Some 200 students, faculty and community leaders gathered Monday to dedicate the 52,000-square-foot Biomanufacturing Research Institute and Technology Enterprise (BRITE) at North Carolina Central University.

Visitors were then invited to tour the facility's brand-new laboratories with state-of-the-art equipment, teaching laboratories, and classroom space. Faculty and students led the tours and talked about the program's role in facilitating drug development and improving biomanufacturing.

Through BRITE and its college of science, NCCU will offer bachelor's, master's and doctorate degrees in the pharmaceutical and related life sciences. The specialized academic program was actually started in the fall of 2006, graduating four students this spring. Currently there are 65 undergraduates and 28 graduate students enrolled in the program, with an ultimate goal of 200.

The facility completes the three-pronged plan established several years ago by industry, the Biotechnology Center, the UNC System and the North Carolina Community College System's BioNetwork.
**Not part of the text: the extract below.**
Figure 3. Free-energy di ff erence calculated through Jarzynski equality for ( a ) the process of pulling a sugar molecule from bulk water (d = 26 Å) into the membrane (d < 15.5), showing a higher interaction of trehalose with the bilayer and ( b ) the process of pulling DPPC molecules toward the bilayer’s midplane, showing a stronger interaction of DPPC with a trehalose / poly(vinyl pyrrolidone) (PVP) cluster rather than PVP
The partnership, called NCBioImpact, aims to train workers for biomanufacturing operations that are ready to work their first day on the job. The BRITE facility complements the Golden LEAF Biomanufacturing Training and Education Center opened in September at NC State University.

Golden LEAF has provided nearly $70 million from the state's tobacco settlement for this effort, and industry has donated about $14 million of equipment and materials.